How to drive innovation in India….!

July 4, 2006

Human ingenuity and innovation is always valuable than physical resources.  This has been confirmed by the findings of two Harvard Economists, Sachs and Warner who studied 97 countries over two decades to understand what drove economic success of nations.  To their surprise,  availability of abundant natural resources actually correlated negatively with economic success.

Look at India.  Today India has already established itself as a leader in process innovation between the IT industry that has redefined excellence in IT and knowledge processes  and the pharma industry in the generic space.  These innovations sparked a sense of optimism, that has motivated the entire country willing to invest and consume.  Coupled with a GDP growth of 8% and a runaway sensex, an increasingly dominant knowledge economy – tempts one to believe that we are at the end of the road.

The reality is we’ve only seen the first generation of process innovation and yet to embark on serious product innovations.  Coming at a serious cost,  to stay the course of innovation it takes a strong social consensus.

Major drivers for Innovation

Force of Competition, without doubt is a major driver.  Today in India, it’s the young companies that drive innovation.  That’s because they don’t attempt to become the next `Google’ or `Paypal’.  They just go ahead, try and give something new to the world.  It works.

Effective R& D coordination – between universities, government funded research centres, corporations and startups accelerates innovation.  Working cohesively with a great deal of focus,  this is a surefire support.
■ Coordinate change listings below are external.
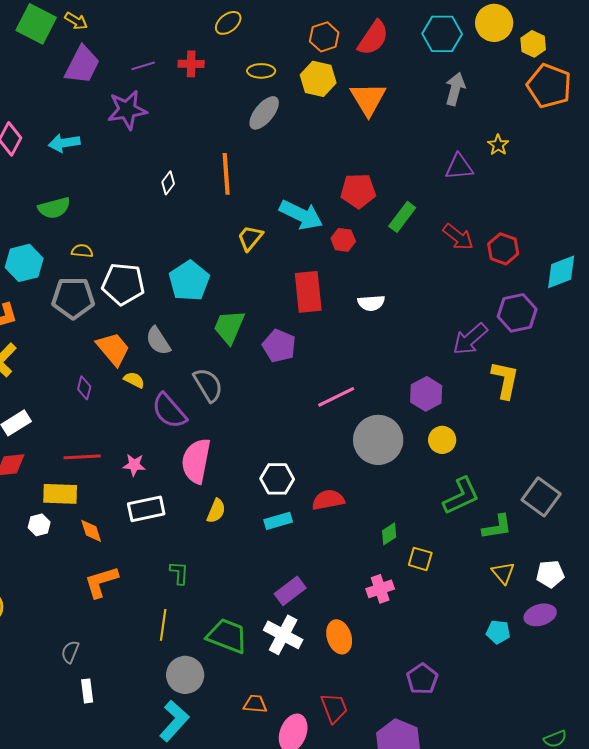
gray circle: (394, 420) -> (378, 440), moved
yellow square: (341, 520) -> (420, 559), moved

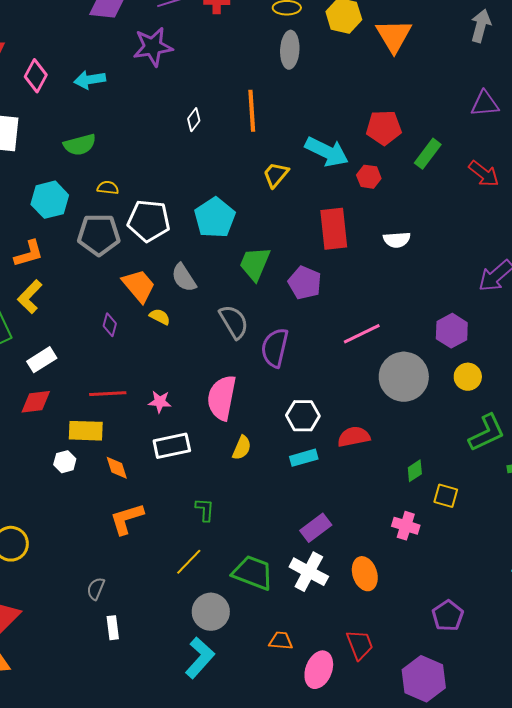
gray ellipse: (264, 113) -> (290, 50), turned -36
purple semicircle: (169, 411) -> (275, 348), moved, turned 54
pink cross: (380, 589) -> (406, 526), turned 36
yellow line: (163, 625) -> (189, 562), turned 36

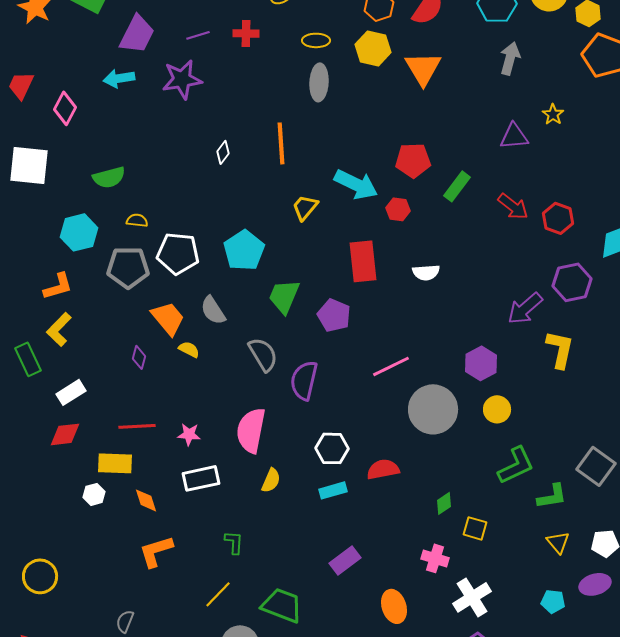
cyan arrow: (90, 80) -> (119, 78), moved
white cross: (309, 572) -> (472, 597), moved, turned 30

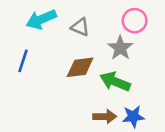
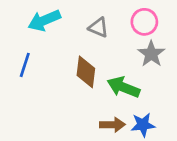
gray triangle: (80, 27) -> (98, 27), moved
gray star: (120, 48) -> (151, 54), moved
brown diamond: (80, 67) -> (86, 72), turned -76

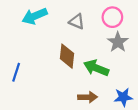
blue line: (25, 65) -> (16, 72), moved
blue star: (143, 125) -> (123, 97), moved

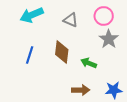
green arrow: (96, 68) -> (89, 63), size x0.7
blue line: (16, 72) -> (30, 55), moved

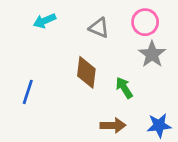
cyan arrow: (32, 15) -> (45, 21), size x0.7
blue line: (30, 55) -> (28, 92), moved
green arrow: (89, 63) -> (124, 88), turned 35

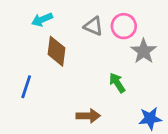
pink circle: (145, 22) -> (124, 26), moved
brown diamond: (86, 72) -> (57, 51), moved
brown arrow: (113, 125) -> (88, 116), moved

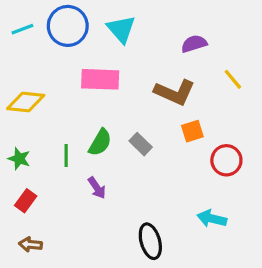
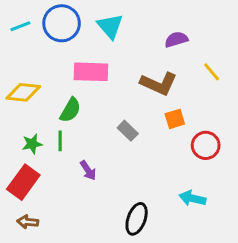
green semicircle: (100, 142) -> (70, 110), moved
green star: (19, 159) -> (32, 144), moved, turned -30
red rectangle: (26, 201) -> (23, 182), size x1.6
black ellipse: (150, 241) -> (137, 219), turned 36

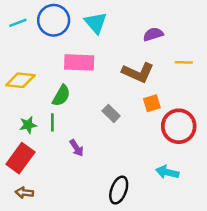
yellow line: (212, 72) -> (184, 62), turned -48
red circle: (206, 145) -> (179, 126), size x1.4

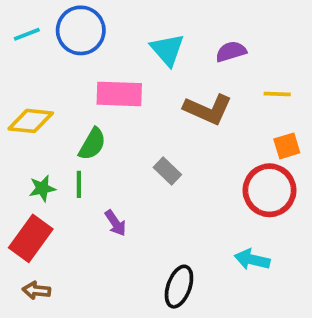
cyan triangle: (96, 23) -> (167, 50), moved
orange square: (152, 103) -> (287, 146), moved

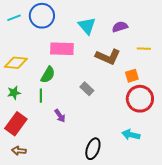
orange square: (287, 146) -> (132, 76), moved
green star: (42, 188) -> (14, 93), moved

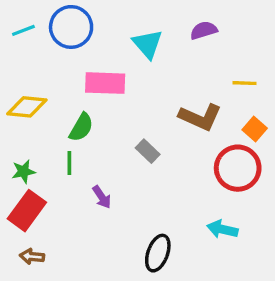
purple semicircle: (120, 27) -> (204, 30), moved
brown L-shape: (108, 57) -> (200, 117), moved
orange square: (132, 76) -> (255, 129), moved, turned -32
green star: (14, 93) -> (23, 171), moved

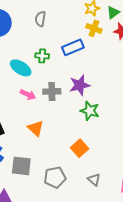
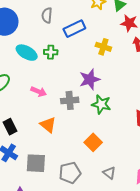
yellow cross: (94, 28) -> (103, 47), moved
blue rectangle: (73, 47) -> (74, 29), moved
cyan ellipse: (21, 68) -> (27, 53), moved
gray cross: (52, 91) -> (70, 100), moved

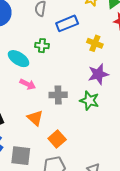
cyan ellipse: (27, 53) -> (19, 59), moved
purple star: (90, 79) -> (98, 74), moved
orange square: (93, 142) -> (57, 139), moved

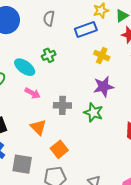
blue rectangle: (67, 23) -> (86, 29), moved
green cross: (42, 46) -> (49, 55), turned -32

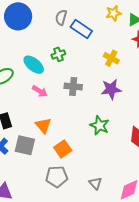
blue rectangle: (86, 29) -> (81, 29), moved, turned 50
gray cross: (62, 105) -> (73, 87), moved
green star: (93, 113) -> (99, 125), moved
gray square: (22, 164) -> (25, 145), moved

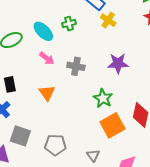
yellow cross: (111, 58) -> (108, 20), moved
gray cross: (73, 87) -> (76, 66), moved
gray square: (25, 145) -> (20, 136), moved
orange square: (63, 149) -> (112, 125), moved, size x1.4

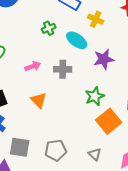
yellow cross: (108, 20) -> (96, 19), moved
cyan ellipse: (43, 31) -> (77, 40), moved
pink arrow: (47, 58) -> (33, 66), turned -49
green star: (103, 98) -> (95, 96), turned 30

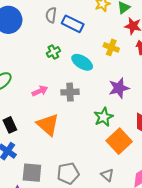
yellow cross: (96, 19) -> (111, 47), moved
purple star: (104, 59) -> (119, 88), moved
orange triangle: (39, 100) -> (48, 125), size x1.4

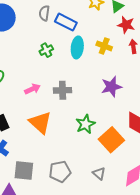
cyan ellipse: (82, 62) -> (77, 47), moved, turned 65
green star: (104, 117) -> (85, 124), moved

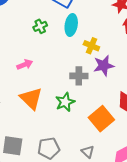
yellow cross: (104, 46) -> (91, 46), moved
gray cross: (63, 90) -> (79, 76), moved
green star: (85, 124) -> (65, 102), moved

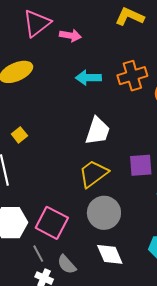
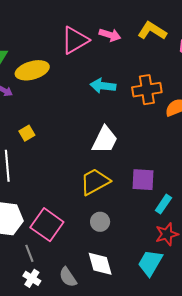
pink triangle: (37, 23) -> (75, 40), moved
pink arrow: (70, 35) -> (110, 35), moved
gray circle: (104, 213) -> (100, 222), size x0.6
gray semicircle: (67, 264) -> (68, 277), moved

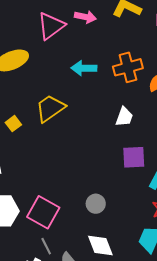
white trapezoid: (105, 140) -> (124, 117), moved, size x0.7
yellow trapezoid: (95, 182) -> (50, 108), moved
gray line: (29, 253) -> (46, 246), moved

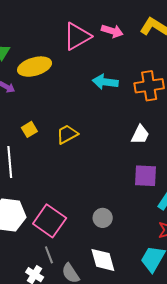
yellow trapezoid: (50, 108) -> (67, 134), moved, size x0.7

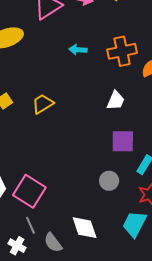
cyan arrow: (105, 82) -> (78, 50), size x0.7
gray circle: (103, 218) -> (109, 181), moved

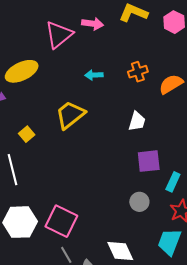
orange cross: (122, 51) -> (138, 72), size x0.7
yellow trapezoid: (43, 104) -> (70, 115), moved, size x1.4

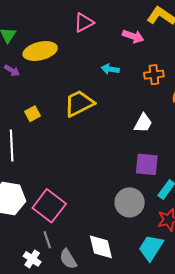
pink arrow: (93, 24) -> (133, 36), moved
pink triangle: (59, 35) -> (84, 23), size x0.7
gray circle: (139, 202) -> (130, 202), size x1.5

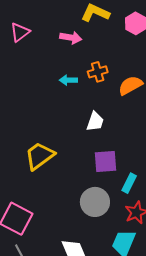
cyan arrow: (110, 69) -> (68, 80), moved
yellow trapezoid: (79, 103) -> (40, 156), moved

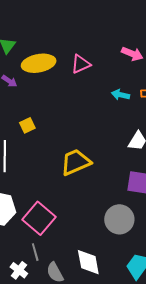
pink triangle: (20, 32) -> (81, 64), moved

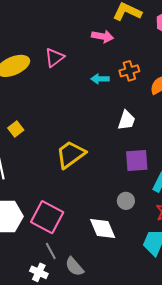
gray circle: (119, 219) -> (126, 201), size x0.6
white diamond: (88, 262) -> (103, 228), moved

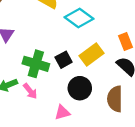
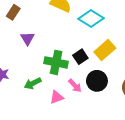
pink arrow: (30, 91) -> (75, 86), moved
pink triangle: (62, 112) -> (57, 97), moved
Individual commitment – Recognise the biggest sin of all is inadvertence.  Not being fully awake.  The future descends equally on everyone,  but some notice it faster because they are always pushing the limits of their knowledge, asking questions and picking up on weak signals.  Keep your eyes and ears close to the ground to hear its rumblings. 

Intelligent bets – You have to be willing to place intelligent bets, and give up the smoothness of predictability for the non-linear upsides of intelligent risk taking.  Not all bets will lead to success but there’s hardly any safety in passivity either.  We need to have the self confidence to set a direction but not the arrogance to fight the need to change if market conditions so require. 

Goal setting –  Agreed we have constraints of infrastructure and resources.  Never let that restrain our ambition and allow self imposed limitations to make us aim too low.  Go figure how to get over them.  Trust me, people already have.

Between knowledge power, the local market as incubator and a burning ambition,  India has the potential to be among the world’s leaders in Innovation.  The world is waiting.